Keys to detect pseudoscientific texts or articles

Having clarified the way in which we fix our beliefs on something, can we say that there are theories which “disguise” themselves as science when they are not, but how to avoid them?

It will be given below a list of some tips to avoid falling into the trap of some charlatans:

1. make sure the source is reliable

Check what you read or consume for some the media have valid and reliable sources of consultation. For example, peer-reviewed articles published in indexed scientific journals (because in order for an article to be published it has to go through various processes of validity and reliability), citations from important people in science …

2. Get rid of the confirmation stocking

Don’t fall for confirmation bias. Don’t believe everything you think, what the other person thinks, besides, better not believe it and question everything. People, by psychological principles, always seek to confirm our ideas (Gazzaniga, Heatherton & Halpern, 2016).

3. Trust numbers more than beliefs

he thinks focus on statistical data, rather than intuitively or based on own experience. Reality is much larger than what we experience or think we perceive. Many times we put logical reasoning aside to pay more attention to what common sense dictates to us.

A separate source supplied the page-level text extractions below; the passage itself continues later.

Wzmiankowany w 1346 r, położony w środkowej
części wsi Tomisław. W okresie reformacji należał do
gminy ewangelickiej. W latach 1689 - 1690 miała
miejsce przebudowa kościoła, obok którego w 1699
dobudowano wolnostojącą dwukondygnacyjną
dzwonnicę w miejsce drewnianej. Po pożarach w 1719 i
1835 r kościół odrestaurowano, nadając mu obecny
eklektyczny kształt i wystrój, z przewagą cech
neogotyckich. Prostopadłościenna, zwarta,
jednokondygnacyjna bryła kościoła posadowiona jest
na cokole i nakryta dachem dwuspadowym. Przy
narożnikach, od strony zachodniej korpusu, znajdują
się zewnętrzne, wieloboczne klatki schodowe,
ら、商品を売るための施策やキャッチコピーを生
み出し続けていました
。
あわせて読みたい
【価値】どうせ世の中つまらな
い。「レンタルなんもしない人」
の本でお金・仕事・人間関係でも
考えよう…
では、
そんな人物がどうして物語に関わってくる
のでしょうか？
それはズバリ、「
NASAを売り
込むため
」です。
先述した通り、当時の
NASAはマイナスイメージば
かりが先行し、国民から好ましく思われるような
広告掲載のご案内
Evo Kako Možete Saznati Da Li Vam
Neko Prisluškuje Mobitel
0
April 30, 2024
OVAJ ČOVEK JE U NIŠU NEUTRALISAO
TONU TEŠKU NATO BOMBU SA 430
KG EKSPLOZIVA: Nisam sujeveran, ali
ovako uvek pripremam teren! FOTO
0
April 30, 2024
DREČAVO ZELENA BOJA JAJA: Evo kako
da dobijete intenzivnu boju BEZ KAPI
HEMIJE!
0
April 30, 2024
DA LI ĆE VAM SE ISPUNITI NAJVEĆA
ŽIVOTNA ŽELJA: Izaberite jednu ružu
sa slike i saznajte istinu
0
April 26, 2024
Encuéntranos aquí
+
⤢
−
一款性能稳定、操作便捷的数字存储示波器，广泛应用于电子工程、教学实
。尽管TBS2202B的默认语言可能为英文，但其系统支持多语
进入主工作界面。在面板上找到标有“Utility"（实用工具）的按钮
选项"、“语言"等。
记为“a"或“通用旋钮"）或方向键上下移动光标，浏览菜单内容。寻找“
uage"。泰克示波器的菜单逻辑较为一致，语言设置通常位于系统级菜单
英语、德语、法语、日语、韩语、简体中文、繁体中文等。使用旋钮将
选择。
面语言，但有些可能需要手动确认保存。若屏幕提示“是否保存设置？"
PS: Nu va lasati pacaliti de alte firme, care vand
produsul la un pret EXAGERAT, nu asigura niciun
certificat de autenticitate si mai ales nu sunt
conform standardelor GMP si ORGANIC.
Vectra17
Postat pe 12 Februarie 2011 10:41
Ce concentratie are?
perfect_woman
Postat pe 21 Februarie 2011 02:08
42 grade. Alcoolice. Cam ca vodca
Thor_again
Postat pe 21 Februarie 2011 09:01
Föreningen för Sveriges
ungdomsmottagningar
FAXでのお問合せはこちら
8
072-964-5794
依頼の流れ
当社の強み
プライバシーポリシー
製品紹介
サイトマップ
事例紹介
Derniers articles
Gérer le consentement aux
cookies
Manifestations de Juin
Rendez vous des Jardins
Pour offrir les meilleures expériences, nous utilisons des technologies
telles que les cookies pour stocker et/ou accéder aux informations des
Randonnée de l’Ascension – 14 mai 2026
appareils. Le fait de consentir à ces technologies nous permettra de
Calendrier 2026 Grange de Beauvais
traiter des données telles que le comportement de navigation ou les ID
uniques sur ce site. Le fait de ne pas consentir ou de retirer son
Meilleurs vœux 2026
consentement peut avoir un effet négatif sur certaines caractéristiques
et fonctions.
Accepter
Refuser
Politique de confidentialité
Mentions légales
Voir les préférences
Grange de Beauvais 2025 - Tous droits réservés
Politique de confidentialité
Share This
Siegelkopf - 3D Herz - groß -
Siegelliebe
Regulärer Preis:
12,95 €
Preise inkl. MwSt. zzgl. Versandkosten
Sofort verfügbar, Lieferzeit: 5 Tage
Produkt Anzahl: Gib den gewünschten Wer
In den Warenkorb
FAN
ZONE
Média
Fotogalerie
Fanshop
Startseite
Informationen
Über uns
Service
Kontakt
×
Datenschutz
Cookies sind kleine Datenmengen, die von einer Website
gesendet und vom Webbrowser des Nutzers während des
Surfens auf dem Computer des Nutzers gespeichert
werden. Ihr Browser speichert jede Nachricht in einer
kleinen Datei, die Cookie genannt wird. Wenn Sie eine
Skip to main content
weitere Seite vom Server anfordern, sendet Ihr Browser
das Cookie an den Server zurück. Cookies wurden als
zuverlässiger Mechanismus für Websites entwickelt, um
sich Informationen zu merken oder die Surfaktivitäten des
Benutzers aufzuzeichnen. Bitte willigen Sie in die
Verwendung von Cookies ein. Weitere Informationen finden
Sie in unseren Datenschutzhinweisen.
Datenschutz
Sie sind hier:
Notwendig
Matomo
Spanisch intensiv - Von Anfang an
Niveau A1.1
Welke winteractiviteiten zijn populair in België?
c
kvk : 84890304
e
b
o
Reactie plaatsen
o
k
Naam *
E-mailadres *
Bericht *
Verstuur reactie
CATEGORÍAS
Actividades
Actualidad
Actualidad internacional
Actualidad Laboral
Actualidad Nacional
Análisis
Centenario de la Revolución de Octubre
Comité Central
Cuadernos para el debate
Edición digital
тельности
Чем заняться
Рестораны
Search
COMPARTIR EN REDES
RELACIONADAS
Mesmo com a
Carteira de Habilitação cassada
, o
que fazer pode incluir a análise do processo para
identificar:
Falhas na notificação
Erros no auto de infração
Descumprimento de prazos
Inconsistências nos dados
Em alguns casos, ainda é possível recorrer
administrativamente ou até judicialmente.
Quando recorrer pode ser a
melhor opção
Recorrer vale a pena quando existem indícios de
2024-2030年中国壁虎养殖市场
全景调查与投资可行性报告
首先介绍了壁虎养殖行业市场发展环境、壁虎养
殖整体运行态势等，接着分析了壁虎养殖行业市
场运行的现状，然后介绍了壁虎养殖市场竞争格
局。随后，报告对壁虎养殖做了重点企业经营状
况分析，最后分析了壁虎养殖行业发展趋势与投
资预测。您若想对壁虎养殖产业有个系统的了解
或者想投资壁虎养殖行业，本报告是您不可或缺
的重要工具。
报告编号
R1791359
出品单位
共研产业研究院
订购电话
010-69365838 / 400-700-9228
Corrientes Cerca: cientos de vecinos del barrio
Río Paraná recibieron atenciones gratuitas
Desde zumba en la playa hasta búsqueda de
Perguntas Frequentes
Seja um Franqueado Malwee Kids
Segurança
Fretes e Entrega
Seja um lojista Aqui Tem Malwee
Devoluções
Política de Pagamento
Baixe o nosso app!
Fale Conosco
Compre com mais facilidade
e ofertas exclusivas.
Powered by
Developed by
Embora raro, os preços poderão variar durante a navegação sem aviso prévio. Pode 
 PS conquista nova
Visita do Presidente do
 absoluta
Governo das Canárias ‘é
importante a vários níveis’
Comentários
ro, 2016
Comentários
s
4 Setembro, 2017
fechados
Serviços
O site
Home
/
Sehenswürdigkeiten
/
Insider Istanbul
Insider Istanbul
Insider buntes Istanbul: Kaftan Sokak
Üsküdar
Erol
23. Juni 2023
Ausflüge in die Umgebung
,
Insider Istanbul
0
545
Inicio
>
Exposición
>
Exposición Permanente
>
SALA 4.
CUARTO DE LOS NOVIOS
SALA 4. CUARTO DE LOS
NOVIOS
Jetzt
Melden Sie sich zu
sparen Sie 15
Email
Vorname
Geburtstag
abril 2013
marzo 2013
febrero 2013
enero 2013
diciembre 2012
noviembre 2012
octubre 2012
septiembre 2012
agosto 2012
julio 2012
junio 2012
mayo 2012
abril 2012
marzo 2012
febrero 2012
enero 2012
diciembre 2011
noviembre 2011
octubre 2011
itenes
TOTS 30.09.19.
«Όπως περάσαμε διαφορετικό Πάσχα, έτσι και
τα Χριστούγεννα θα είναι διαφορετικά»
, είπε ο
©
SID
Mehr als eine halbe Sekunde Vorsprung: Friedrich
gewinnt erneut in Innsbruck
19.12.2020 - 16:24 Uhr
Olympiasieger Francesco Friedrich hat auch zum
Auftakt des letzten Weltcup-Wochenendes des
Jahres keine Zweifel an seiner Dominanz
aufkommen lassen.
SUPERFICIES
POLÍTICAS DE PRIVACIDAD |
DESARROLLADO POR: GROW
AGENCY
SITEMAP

4. Remember: not all factors are easily explained

Not everything has easily identifiable meaning or causes that can be reduced to a simple statement like “homosexuality is produced by child abuse”. In reality, all phenomena are multicausal, Although some variables are more important than others and their study can better predict what will happen.

5. Validity

Remember that science, so to speak, must meet certain criteria and one of them is the validity, What is the degree to which something, instrument, or method actually measures the variable that one seeks to measure.

6. Reliability

This concept is, together with the above, very important and refers to the extent to which a measuring instrument or method of therapy … produces produces consistent results and consistent.

In conclusion, remember, the next time you consume a product of “real psychology”, which it is enough to remember from the scientific study of the mind, brain and behavior, keep all of these tips in mind. mind and avoid being duped by charlatans. Each product, in the media, on the Internet or on television, put it under the microscope of science, Find out if there are any articles that meet strict publication criteria and reliable sources and avoid being duped.

Bibliographical references:

  • Gazzaniga, MS, Heatherton, TF and Halpern, DF (2016). Psychological sciences. United States of America: WWNORTON.
  • Kantowitz, BH, RoedigerIII, HL and Elmes, DG (2011). Experimental psychology. Mexico: CENGAGE Learning.
  • Kerlinger, FN and Lee, HB (2002). Behavioral research. Mexico: McGrawHill.
  • McGuigan, FJ (2011). Experimental psychology. Mexico: threshing.